El capellán Holmes inicia su misión con una fe férrea que comienza de a poco a tambalear. Después de una escaramuza con el enemigo, hizo que los soldados más creyentes se arrodillaran a rezar, pero un enemigo, herido, no muerto como creían todos, hizo explotar una granada que mató a mitad de los arrodillados, algo que el teniente coronel Colin Black considera inaceptable, por la torpeza de los soldados y la ingenuidad del capellán. Este se obsesionará en preguntarse qué motivos pudo haber tenido Dios para hacerlo sobrevivir, llegará a inquietantes conclusiones.

 

Como se ve es un drama rico y potente, con diálogos elocuentes y reveladores, sentenciosos a veces, profundos, la mayoría.
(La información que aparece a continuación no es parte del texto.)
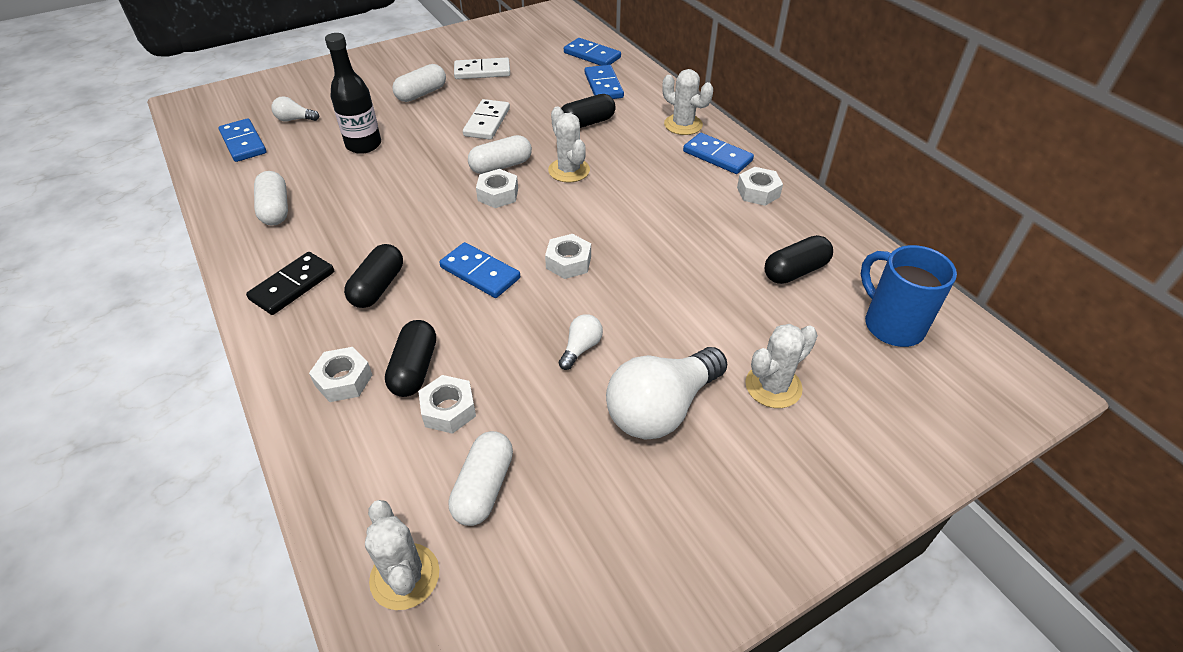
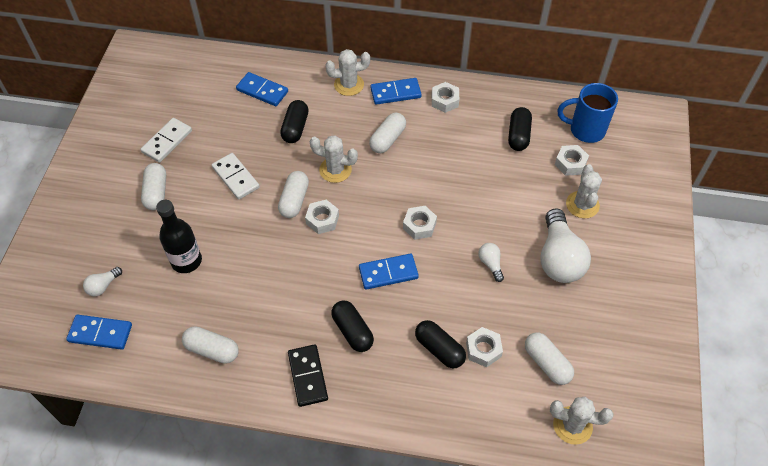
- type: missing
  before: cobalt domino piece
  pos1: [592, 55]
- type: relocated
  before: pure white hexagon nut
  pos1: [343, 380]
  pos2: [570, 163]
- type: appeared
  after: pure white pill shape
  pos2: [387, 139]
Se me dio por pensar que los dramas revelan no solo las inquietudes de los tiempos en que fueron escritos, sino también el modo en que las sociedades que los produjeron eligen verse y pensarse.

 

Hoy los dramas de relación no necesitan consideraciones filosóficas, sociológicas o psicoanalíticas para ser relevantes, por el contrario, van por los detalles, por mostrar cómo las relaciones se establecen y se desarrollan.

 

En los años cincuenta se necesitaba establecer primero un marco de referencia, hacer pensar en que lo que se daba por hecho podía analizarse, profundizarse, estudiarse.

 

Hoy, que esos deberes ya fueron realizados, se muestra cómo los conflictos se establecen, se dilucidan las conductas que llevan a ellos, las “fallas” personales que los permiten.

 

Pero esta página es sobre Deborah, y si antes pudimos explayarnos sobre su personaje es por la riqueza de su trabajo. En un plano elemental podemos decir que la labor de un actor o de una actriz es aprenderse la letra y hacer creíble, o al menos cercana, la escena en la que participa. Pero cuando lo hacen bien y con talento, iluminan una conducta humana, la develan, y al hacerlo trascienden lo humano y participan por unos instantes de la naturaleza divina. Hacen arte. Deborah sabía de estas cosas. Y mucho.